The deal seems to have been successful because Porteous reckons that UPS now signs up for more than three times the capacity they did when they started. “The market has not grown that much, but they have, because they have lower costs and a more flexible basis than their rivals,” he says.
The Canada Post contract – which is for seven years with three possible renewal periods of three years – will nevertheless be a big step up from all this. 
Porteous says it will effectively double Cargojet’s business. It is such a big change, in fact, that although the contract was awarded in February 2014, it will not start until April 2015. “We needed the time to ramp up, add aircraft and adjust our network,” Porteous says.
The contract will produce a number of benefits for the business. One is that Cargojet will be able to do more point-to-point flying – that is to say flying direct from Montreal to Edmonton rather than including stops to Winnipeg or Calgary en route. This will mean faster transit times for all of its customers.

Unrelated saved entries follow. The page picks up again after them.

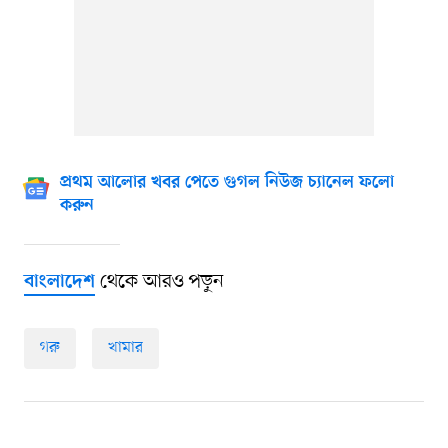
প্রথম আলোর খবর পেতে গুগল নিউজ চ্যানেল ফলো
করুন
থেকে আরও পড়ুন
বাংলাদেশ
গরু
খামার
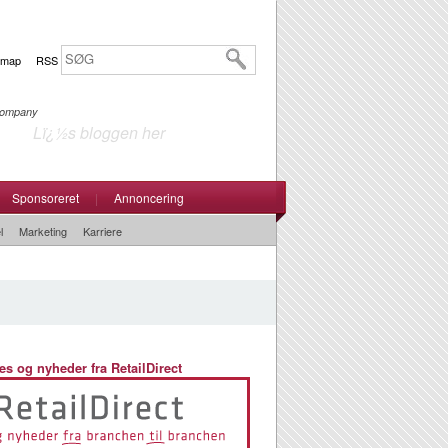
emap
RSS
 Company
Lï¿½s bloggen her
Sponsoreret
|
Annoncering
l
Marketing
Karriere
es og nyheder fra RetailDirect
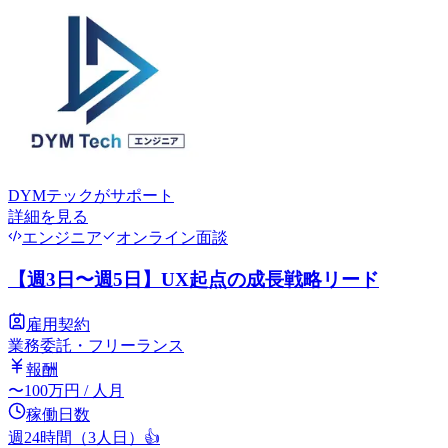
DYMテック
がサポート
詳細を見る
エンジニア
オンライン面談
【週3日〜週5日】UX起点の成長戦略リード
雇用契約
業務委託・フリーランス
報酬
〜
100
万円
/ 人月
稼働日数
週24時間（3人日）
👍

The contract is also helping to cement a move away from B727s to B757s and B767s. This had already started as long ago as 2008 when Cargojet added two B767-200s and two B757s to its all-B727 fleet, but while the B727s were all owned outright, the B757s and B767s have until now been leased.
That will now change, with the Canada Post contract enabling Cargojet to raise the finance to own three of the new aircraft. Two of these are B767-300s bought from Guggenheim and Cargojet has also signed a deal with Israel Aircraft Industries (IAI) to convert a B767-300, for delivery in Nov- ember. IAI will go on to source two more -300s for conversion over the next two years, which will replace two of the B767-200s.

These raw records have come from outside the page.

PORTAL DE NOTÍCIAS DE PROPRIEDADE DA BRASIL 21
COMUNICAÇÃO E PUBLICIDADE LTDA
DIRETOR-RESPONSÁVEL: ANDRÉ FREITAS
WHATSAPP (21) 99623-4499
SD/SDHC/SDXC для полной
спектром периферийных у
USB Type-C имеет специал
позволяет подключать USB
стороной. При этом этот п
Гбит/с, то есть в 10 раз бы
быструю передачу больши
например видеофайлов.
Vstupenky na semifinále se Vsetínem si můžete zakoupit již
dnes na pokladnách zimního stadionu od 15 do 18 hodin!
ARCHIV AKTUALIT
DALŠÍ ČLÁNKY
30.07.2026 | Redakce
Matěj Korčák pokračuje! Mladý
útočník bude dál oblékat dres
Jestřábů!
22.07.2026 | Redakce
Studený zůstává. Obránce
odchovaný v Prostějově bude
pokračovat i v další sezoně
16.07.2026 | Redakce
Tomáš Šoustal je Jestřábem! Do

Ultimately, Porteous expects the fleet to consist exclusively of B767-300s and B757s. “The B767s have higher capacity and longer range which gives us more charter opportunities and are also good for heavy domestic legs, while the B757s are ideal replacements for the B727s,” he says. “The B767 is a little big for some of the markets we currently fly B727s to.”
The increased charter opportunities of the B767s are not a minor factor. Flying at night and on weekdays for its core business, Cargojet has plenty of availability for charter operations – particularly from Saturday morning to Monday evening. But the B727’s range means it is limited to the US and Canada, one exception being a flight from Newark to Hamilton, Bermuda, that Cargojet has been operating for nine years, selling space to the major integrators and a Bermuda-based courier.

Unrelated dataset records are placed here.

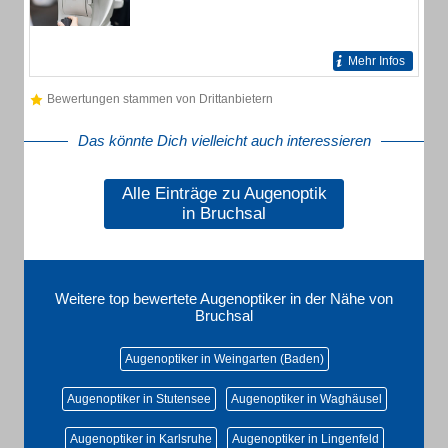
Mehr Infos
Bewertungen stammen von Drittanbietern
Das könnte Dich vielleicht auch interessieren
Alle Einträge zu Augenoptik
in Bruchsal
Weitere top bewertete Augenoptiker in der Nähe von
Bruchsal
Augenoptiker in Weingarten (Baden)
Augenoptiker in Stutensee
Augenoptiker in Waghäusel
Augenoptiker in Karlsruhe
Augenoptiker in Lingenfeld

Since the B767s have been introduced, however, the carrier has been able to look further afield, flying a weekend flight for Polish airline LOT on a Toronto-Warsaw-Chicago routing until the first quarter of 2014, when that carrier took delivery of B787 Dreamliners. It also has a weekend flight from Tor- onto to Havana for Cubana, and flies to Queretaro north of Mexico City every two weeks for the Bank of Canada to pick up polymers, an ingredient used in bank notes.
Another regular charter is from Halifax to Cologne with seafood, and there have also been a couple of flights to South America. Porteous is looking forward to a lot more business of this kind.
“We have definite ambitions to operate the fleet more at weekends,” he says. “The advantage we have over other charter operators is that the cost of our fleet is paid for by our domestic overnight business.”
There is, of course, the issue of making sure the aircraft are back in Canada for the all-important overnight operations, when the highest levels of reliability are a key customer requirement.
But that is a challenge Porteous says Cargojet is accustomed to meeting.
“We have been flying 10 hours to Mexico for two and a half years. Have we ever been stuck there? Yes, a number of times. But we covered it, and still managed to operate the overnight network.”